Iranian Report: Assad Forces, Hezbollah Coordinating Large-Scale Operation on Israel Border in Golan Heights
Ruthie Blum/The Algemeiner/September 5, 2016
The Syrian army and Lebanon-based Iranian proxy terrorist organization Hezbollah are coordinating a large-scale “anti-terrorism” operation in southern Syria, near the border with Israel in the Golan Heights, the semi-official Iranian news agency Fars reported on Monday.
According to the report, the purpose of the operation is to “end militancy” in the area adjacent to the border.
Anonymous “sources” quoted in the report said, “Hezbollah has deployed a large number of its forces at the Quneitra passage, which has connected the Syrian territories to the occupied Golan.”
Fars is aligned with the regime of Islamic Republic, which backs Syrian President Bashar Assad against rebel forces — among them ISIS — in the country’s raging civil war. It claimed that late last month,
Fatah al-Sham (the newly-formed al-Qaeda-affiliated terrorist group previously known as the al-Nusra Front) suffered a heavy death toll and its military hardware sustained major damage in Syrian Army troops’ attacks on their centers in Quneitra.
Syrian army men targeted gatherings and concentration centers Fatah al-Sham near the village of Um Batna South of al-Ba’ath town, killing several terrorists and destroying three vehicles carrying a number terrorists and large volume of weapons and ammunition.
On Sunday, as Reuters reported, the IDF confirmed that it had retaliated against “errant mortar fire” from Syria that hit the Israeli side of Golan Heights. The mortar fire caused no Israeli casualties. IAF jets responded by targeting “cannons of the Syrian regime.”

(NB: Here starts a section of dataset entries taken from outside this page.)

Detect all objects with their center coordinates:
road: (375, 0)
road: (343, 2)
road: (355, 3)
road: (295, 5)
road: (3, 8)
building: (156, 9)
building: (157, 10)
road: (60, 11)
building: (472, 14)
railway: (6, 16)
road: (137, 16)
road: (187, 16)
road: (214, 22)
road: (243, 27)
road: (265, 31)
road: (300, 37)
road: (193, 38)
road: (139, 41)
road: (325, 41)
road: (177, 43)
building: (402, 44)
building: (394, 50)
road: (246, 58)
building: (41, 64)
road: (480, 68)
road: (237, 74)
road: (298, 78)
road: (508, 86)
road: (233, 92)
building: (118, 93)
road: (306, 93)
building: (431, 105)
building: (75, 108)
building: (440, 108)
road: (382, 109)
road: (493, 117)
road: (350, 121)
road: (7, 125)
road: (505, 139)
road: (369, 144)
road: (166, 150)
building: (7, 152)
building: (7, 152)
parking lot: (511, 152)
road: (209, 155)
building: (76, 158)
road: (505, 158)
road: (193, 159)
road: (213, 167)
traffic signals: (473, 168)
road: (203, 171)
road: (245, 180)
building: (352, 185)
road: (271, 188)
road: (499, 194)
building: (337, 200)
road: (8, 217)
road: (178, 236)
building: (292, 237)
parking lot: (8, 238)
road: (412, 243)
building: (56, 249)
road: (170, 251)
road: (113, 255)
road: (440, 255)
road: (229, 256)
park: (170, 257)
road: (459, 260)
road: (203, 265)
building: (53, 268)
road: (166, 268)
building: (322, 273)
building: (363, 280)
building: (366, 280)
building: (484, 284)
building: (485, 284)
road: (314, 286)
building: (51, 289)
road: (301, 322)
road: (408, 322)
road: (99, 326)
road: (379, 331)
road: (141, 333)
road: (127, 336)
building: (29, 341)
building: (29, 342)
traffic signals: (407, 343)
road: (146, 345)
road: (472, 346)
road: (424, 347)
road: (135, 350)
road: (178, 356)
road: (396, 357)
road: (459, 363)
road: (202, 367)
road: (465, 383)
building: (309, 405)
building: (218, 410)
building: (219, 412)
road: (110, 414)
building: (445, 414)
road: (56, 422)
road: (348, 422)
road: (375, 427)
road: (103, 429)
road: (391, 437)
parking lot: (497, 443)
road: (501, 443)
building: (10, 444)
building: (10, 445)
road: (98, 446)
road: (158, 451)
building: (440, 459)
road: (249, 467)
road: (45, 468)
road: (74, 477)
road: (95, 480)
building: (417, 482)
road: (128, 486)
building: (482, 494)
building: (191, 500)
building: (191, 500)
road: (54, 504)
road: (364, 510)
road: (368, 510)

As The Algemeiner reported in July, though the IDF defines the Syrian border as “stable” — despite a number of incidents of stray fire and mortar-landings — Israel is bracing itself for the “day after” a diplomatic arrangement is reached in Syria.
According to the report, Israel’s assessment is that after the warring sides in Syria achieve understandings, jihadists will turn their attention to and aim their fire at Israel. This possibility was behind a series of drills conducted by the IDF’s Golani Brigade along the Syrian and Lebanese borders earlier in the summer to train for combat against ISIS and Hezbollah terrorists, against which the Israeli military fought a war in Lebanon 10 years ago.